_Stated exercise_
Put every line of the items below into a Markdown table with the columns Row and Line, giving each row a number and skipping blank lines. Leave the pictures out.

══════════

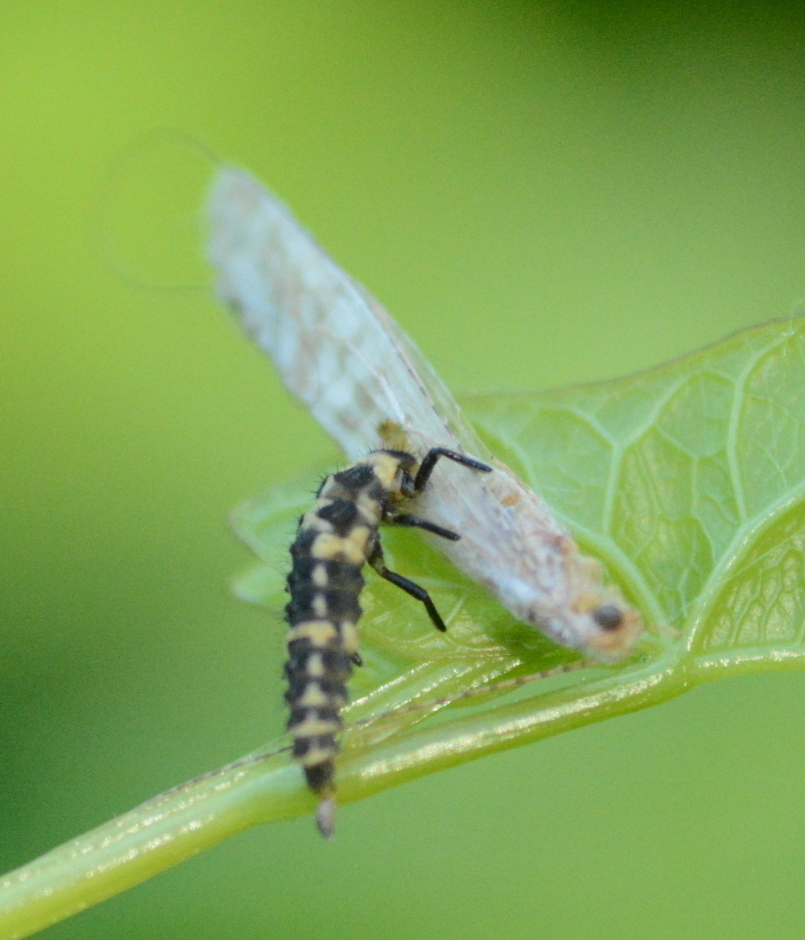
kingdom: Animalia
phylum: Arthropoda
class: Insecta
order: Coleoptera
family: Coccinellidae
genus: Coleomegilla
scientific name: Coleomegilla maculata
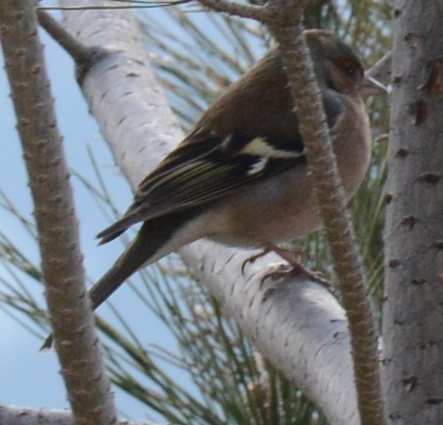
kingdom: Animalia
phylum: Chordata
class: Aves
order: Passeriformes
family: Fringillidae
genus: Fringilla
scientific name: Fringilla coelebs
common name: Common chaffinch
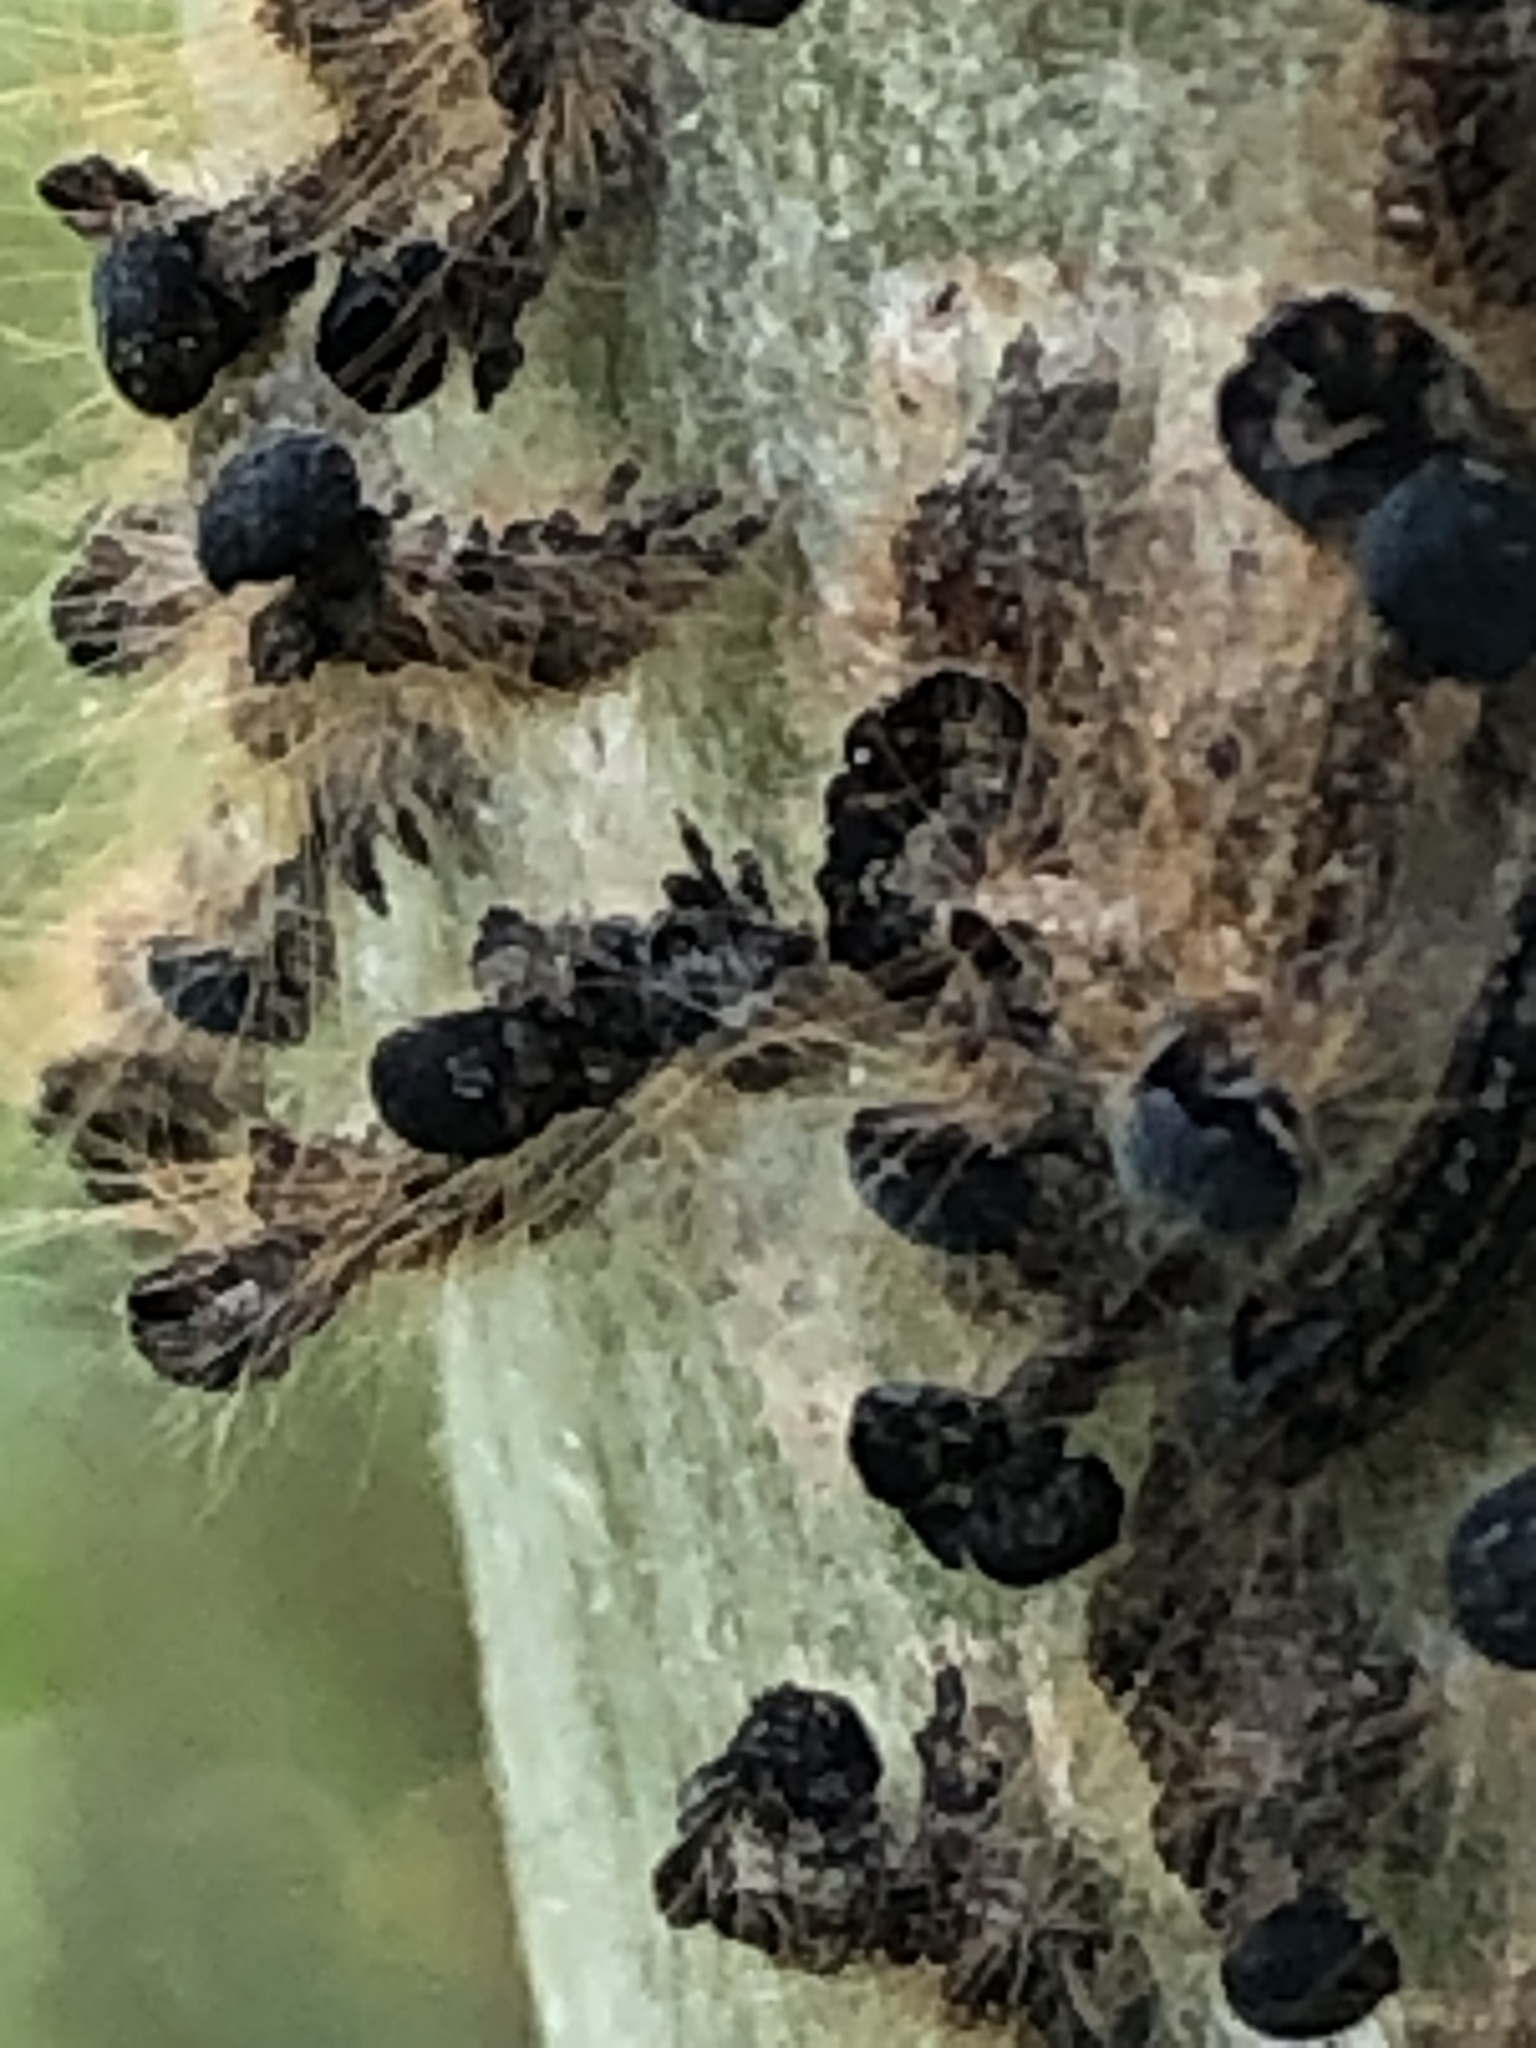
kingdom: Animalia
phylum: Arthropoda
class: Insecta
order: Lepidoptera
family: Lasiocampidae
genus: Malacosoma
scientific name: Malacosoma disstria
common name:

══════════

_Right answer_
| Row | Line |
|---|---|
| 1 | kingdom: Animalia |
| 2 | phylum: Arthropoda |
| 3 | class: Insecta |
| 4 | order: Coleoptera |
| 5 | family: Coccinellidae |
| 6 | genus: Coleomegilla |
| 7 | scientific name: Coleomegilla maculata |
| 8 | kingdom: Animalia |
| 9 | phylum: Chordata |
| 10 | class: Aves |
| 11 | order: Passeriformes |
| 12 | family: Fringillidae |
| 13 | genus: Fringilla |
| 14 | scientific name: Fringilla coelebs |
| 15 | common name: Common chaffinch |
| 16 | kingdom: Animalia |
| 17 | phylum: Arthropoda |
| 18 | class: Insecta |
| 19 | order: Lepidoptera |
| 20 | family: Lasiocampidae |
| 21 | genus: Malacosoma |
| 22 | scientific name: Malacosoma disstria |
| 23 | common name: |